◆ **Goal of the exercise**
Repeat exactly the lines that run from the one containing "Erstellt: 07.04.2025" to the end of the data, and leave out all others.

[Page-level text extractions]
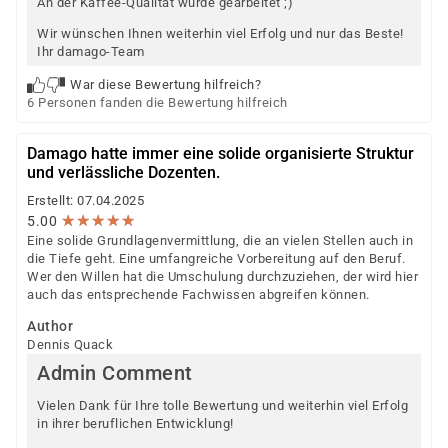
An der Kaffee-Qualität wurde gearbeitet ;)
Wir wünschen Ihnen weiterhin viel Erfolg und nur das Beste!
Ihr damago-Team
War diese Bewertung hilfreich?
6 Personen fanden die Bewertung hilfreich
Damago hatte immer eine solide organisierte Struktur
und verlässliche Dozenten.
Erstellt: 07.04.2025
★
★
★
★
★
★
★
★
★
★
5.00
Eine solide Grundlagenvermittlung, die an vielen Stellen auch in
die Tiefe geht. Eine umfangreiche Vorbereitung auf den Beruf.
Wer den Willen hat die Umschulung durchzuziehen, der wird hier
auch das entsprechende Fachwissen abgreifen können.
Author
Dennis Quack
Admin Comment
Vielen Dank für Ihre tolle Bewertung und weiterhin viel Erfolg
in ihrer beruflichen Entwicklung!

◆ **Problem solution**
Erstellt: 07.04.2025
★
★
★
★
★
★
★
★
★
★
5.00
Eine solide Grundlagenvermittlung, die an vielen Stellen auch in
die Tiefe geht. Eine umfangreiche Vorbereitung auf den Beruf.
Wer den Willen hat die Umschulung durchzuziehen, der wird hier
auch das entsprechende Fachwissen abgreifen können.
Author
Dennis Quack
Admin Comment
Vielen Dank für Ihre tolle Bewertung und weiterhin viel Erfolg
in ihrer beruflichen Entwicklung!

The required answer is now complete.